For three straight years the Philadelphia PGA lost money in banks!

For three straight years the Philadelphia PGA lost money in banks!

In late 1930 Robert Stalker, Philadelphia PGA secretary/treasurer, died at age 52 after having been ill for one week. A few weeks before, he had resigned his position as the professional at the Huntingdon Valley Country Club.

At the Section’s annual meeting in January 1931, Herb Jewson was back in harness as the secretary/treasurer. Jewson had been Section president for four years, 1924 to 1927. As the new treasurer Jewson inherited a bank account with no money. The country was in the Great Depression and banks had begun to fail, with the first ones closing in November 1930.

Having concern about the health of the banking system, Jewson put the Section’s money in two banks; Manayunk Trust Co. and the Commercial Trust Co. At that time the PGA Sections collected the national and local dues money in May.
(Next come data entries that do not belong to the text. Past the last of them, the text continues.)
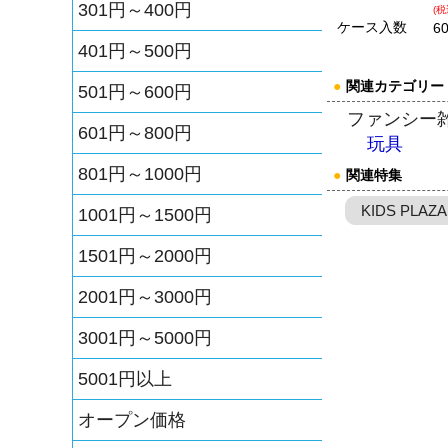
301円～400円
(税
ケース入数
6
401円～500円
●
関連カテゴリー
501円～600円
ファンシー
601円～800円
玩具
801円～1000円
●
関連特集
KIDS PLAZA
1001円～1500円
1501円～2000円
2001円～3000円
3001円～5000円
5001円以上
オープン価格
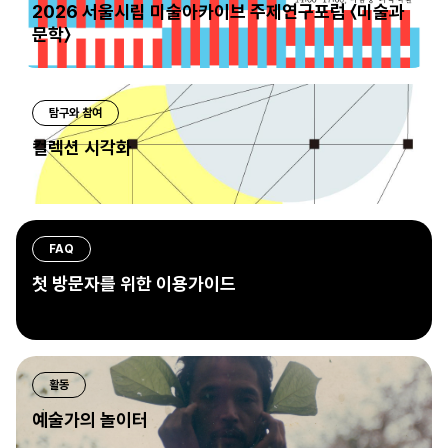
2026 서울시립 미술아카이브 주제연구포럼 〈미술과
문학〉
탐구와 참여
컬렉션 시각화
FAQ
첫 방문자를 위한 이용가이드
활동
예술가의 놀이터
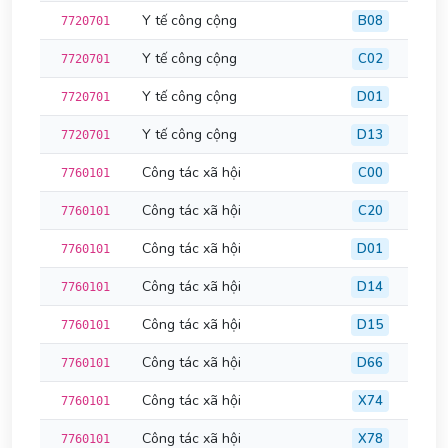
Y tế công cộng
B08
7720701
Y tế công cộng
C02
7720701
Y tế công cộng
D01
7720701
Y tế công cộng
D13
7720701
Công tác xã hội
C00
7760101
Công tác xã hội
C20
7760101
Công tác xã hội
D01
7760101
Công tác xã hội
D14
7760101
Công tác xã hội
D15
7760101
Công tác xã hội
D66
7760101
Công tác xã hội
X74
7760101
Công tác xã hội
X78
7760101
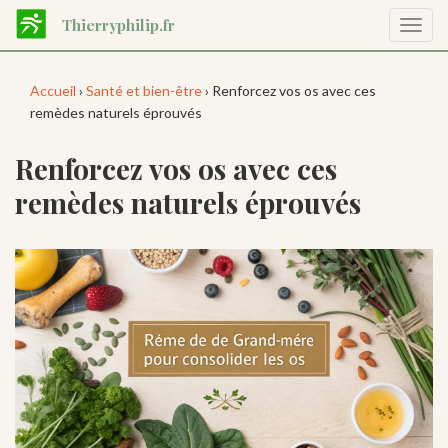
Aller
Thierryphilip.fr
Affic
au
la
contenu
navig
principal
Accueil
›
Santé et bien-être
› Renforcez vos os avec ces
remèdes naturels éprouvés
Renforcez vos os avec ces
remèdes naturels éprouvés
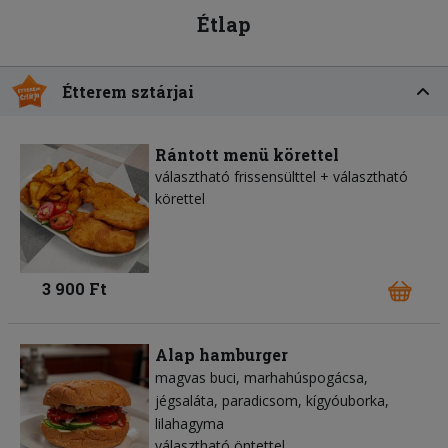
Étlap
Étterem sztárjai
Rántott menü körettel
választható frissensülttel + választható
körettel
3 900 Ft
Alap hamburger
magvas buci
marhahúspogácsa
jégsaláta
paradicsom
kígyóuborka
lilahagyma
választható öntettel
The national dues money was then sent to the association’s office in Chicago, which Jewson did. The national dues collected in the Philadelphia Section for 1931 came to $1,930. The Philadelphia Section dues totaled $423 that year.

On October 13, 1931 the Manayunk Trust Co. closed and was taken over by the Pennsylvania State Banking Department. The Philadelphia PGA had $142.14 in that bank, which was now unavailable. The Section had $206 available which was in the Commercial Trust Co. Jewson must have kept some of the Section’s money out of banks as the financial report at the Section’s annual meeting in November 1931 showed $342 in the Section’s treasury, counting the $206 at Commercial Trust.   
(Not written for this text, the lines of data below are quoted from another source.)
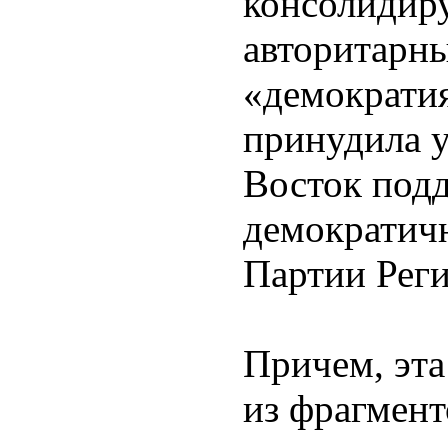
консолидир
авторитарны
«демократи
принудила 
Восток подд
демократич
Партии Реги
Причем, эта
из фрагмент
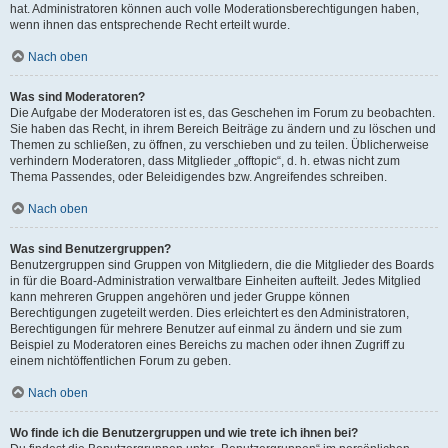
hat. Administratoren können auch volle Moderationsberechtigungen haben,
wenn ihnen das entsprechende Recht erteilt wurde.
Nach oben
Was sind Moderatoren?
Die Aufgabe der Moderatoren ist es, das Geschehen im Forum zu beobachten.
Sie haben das Recht, in ihrem Bereich Beiträge zu ändern und zu löschen und
Themen zu schließen, zu öffnen, zu verschieben und zu teilen. Üblicherweise
verhindern Moderatoren, dass Mitglieder „offtopic“, d. h. etwas nicht zum
Thema Passendes, oder Beleidigendes bzw. Angreifendes schreiben.
Nach oben
Was sind Benutzergruppen?
Benutzergruppen sind Gruppen von Mitgliedern, die die Mitglieder des Boards
in für die Board-Administration verwaltbare Einheiten aufteilt. Jedes Mitglied
kann mehreren Gruppen angehören und jeder Gruppe können
Berechtigungen zugeteilt werden. Dies erleichtert es den Administratoren,
Berechtigungen für mehrere Benutzer auf einmal zu ändern und sie zum
Beispiel zu Moderatoren eines Bereichs zu machen oder ihnen Zugriff zu
einem nichtöffentlichen Forum zu geben.
Nach oben
Wo finde ich die Benutzergruppen und wie trete ich ihnen bei?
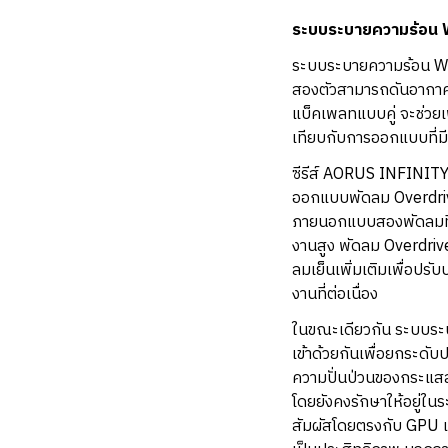
ระบบระบายความร้อน 
ระบบระบายความร้อน WI
สองตัวสามารถดันอากาศเย
แบ็คเพลทแบบคู่ จะช่วยเ
เทียบกับการออกแบบที่ม
ซีรีส์ AORUS INFINITY 
ออกแบบพัดลม Overdrive
ภายนอกแบบสองพัดลมที่
งานสูง พัดลม Overdrive
ลมเย็นเพิ่มเติมเพื่อปร
งานที่ต่อเนื่อง
ในขณะเดียวกัน ระบบระ
เข้าด้วยกันเพื่อยกระด
ความปั่นป่วนของกระแส
โดยยังคงรักษาให้อยู่ใ
สัมผัสโดยตรงกับ GPU แ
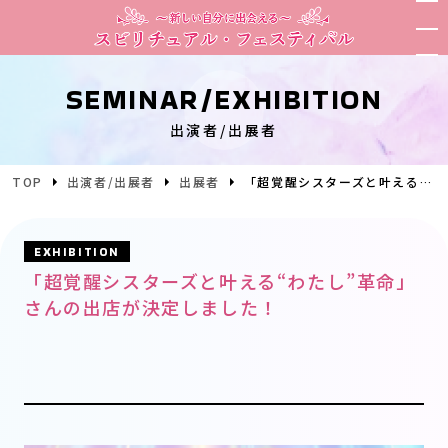
SEMINAR/EXHIBITION
出演者/出展者
TOP
出演者/出展者
出展者
「超覚醒シスターズと叶える“わたし”革命」さんの出店が決定しました！
EXHIBITION
「超覚醒シスターズと叶える“わたし”革命」
さんの出店が決定しました！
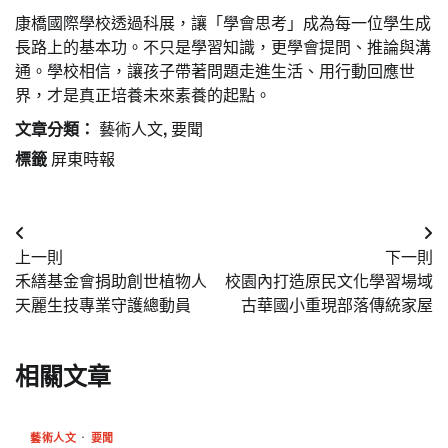
康橋國際學校透過科展，讓「學會思考」成為每一位學生成
長路上的基本功。不只是學習知識，更學會提問、推論與溝
通。學校相信，讓孩子帶著問題走進生活、用行動回應世
界，才是真正培養未來素養的起點。
文章分類：
藝術人文
,
要聞
標籤
屏東時報
文
上一則
下一則
章
禾繕基金會捐助創世植物人
校園內打造原民文化學習場域
導
天麗生技專業守護總動員
古華國小重現部落傳統家屋
覽
相關文章
藝術人文
要聞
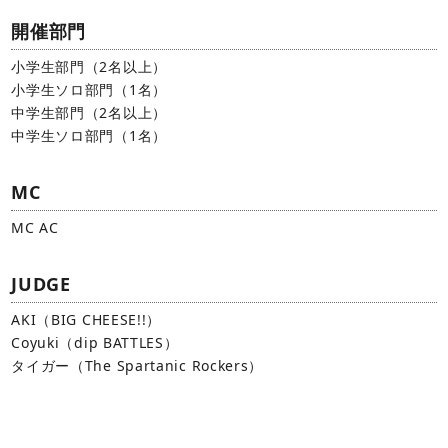
開催部門
小学生部門（2名以上）
小学生ソロ部門（1名）
中学生部門（2名以上）
中学生ソロ部門（1名）
MC
MC AC
JUDGE
AKI（BIG CHEESE!!）
Coyuki（dip BATTLES）
タイガー（The Spartanic Rockers）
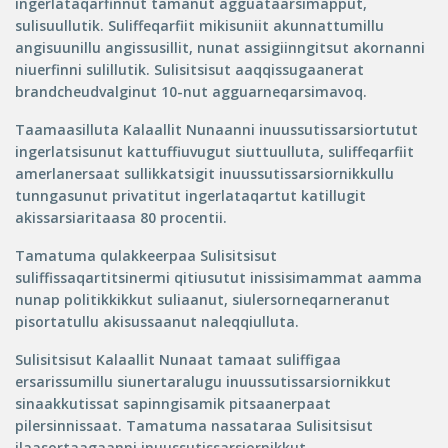
ingerlataqarfinnut tamanut agguataarsimapput,
sulisuullutik. Suliffeqarfiit mikisuniit akunnattumillu
angisuunillu angissusillit, nunat assigiinngitsut akornanni
niuerfinni sulillutik. Sulisitsisut aaqqissugaanerat
brandcheudvalginut 10-nut agguarneqarsimavoq.
Taamaasilluta Kalaallit Nunaanni inuussutissarsiortutut
ingerlatsisunut kattuffiuvugut siuttuulluta, suliffeqarfiit
amerlanersaat sullikkatsigit inuussutissarsiornikkullu
tunngasunut privatitut ingerlataqartut katillugit
akissarsiaritaasa 80 procentii.
Tamatuma qulakkeerpaa Sulisitsisut
suliffissaqartitsinermi qitiusutut inissisimammat aamma
nunap politikkikkut suliaanut, siulersorneqarneranut
pisortatullu akisussaanut naleqqiulluta.
Sulisitsisut Kalaallit Nunaat tamaat suliffigaa
ersarissumillu siunertaralugu inuussutissarsiornikkut
sinaakkutissat sapinngisamik pitsaanerpaat
pilersinnissaat. Tamatuma nassataraa Sulisitsisut
ilaasortaagaanni inuussutissarsiornikkut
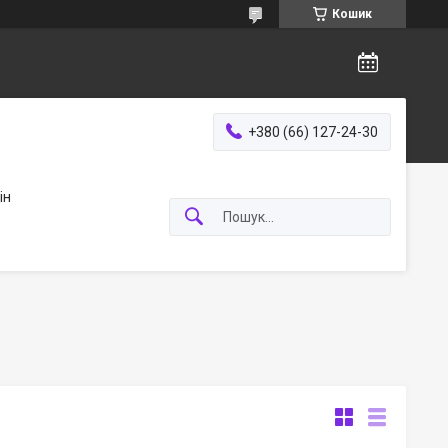
Кошик
+380 (66) 127-24-30
ін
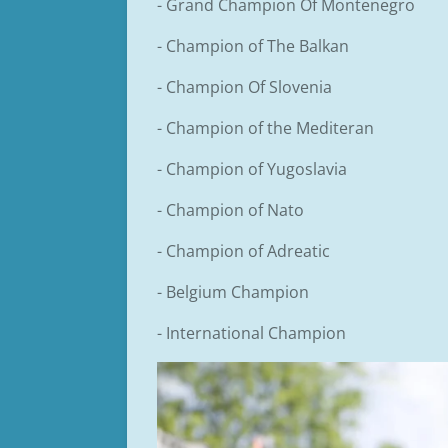
- Grand Champion Of Montenegro
- Champion of The Balkan
- Champion Of Slovenia
- Champion of the Mediteran
- Champion of Yugoslavia
- Champion of Nato
- Champion of Adreatic
- Belgium Champion
- International Champion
In 1932 the PGA of America began collecting the national dues, rather than trusting the various PGA Sections to safely collect and advance the money to the national office. For 1932, Jewson kept some of the Section’s money in the Commercial Trust Co., which was now the Manayunk National Bank. Another bank account was opened at the Jenkintown Citizens Bank. With money still in the Manayunk Trust Co., the Section had money in three banks.

On the first Monday of November, 1932 Jewson presented the Section’s financial report. On May 11 the State Banking Department had sent the Section $21.32 (15 percent) from the Manayunk Trust Co. The Manayunk National Bank had closed with $138.00 of the Section’s money now unavailable. Also the Jenkintown Citizens Bank had closed with $103 of the Section’s money. Again Jewson had decided not to deposit all of the Section’s money into banks. The Section’s financial report for the November meeting showed $412.65 immediately available.

Because of how he had managed the Section’s money, Jewson was returned to the office of president at the 1932 November meeting of the Philadelphia PGA, five years after he already been president for a four year term.

In 1932 Franklin D. Roosevelt was elected US president. On January 1, 1934 FDIC was created insuring each bank account for $2,500. In the previous four years 9,000 banks in the United States had failed.

Herb Jewson was the professional, green superintendent and manager at the Roxborough Country Club, which was in Philadelphia. In 1926 the club’s lease on the land ran out. The club purchased ground in Lafayette Hill. Jewson designed a new golf course for the club and oversaw its construction. Several owners and two golf course redesigns later, it is now owned by the Union League of Philadelphia and called Union League Liberty Hill. Herb Jewson is a member of the Philadelphia PGA Hall of Fame.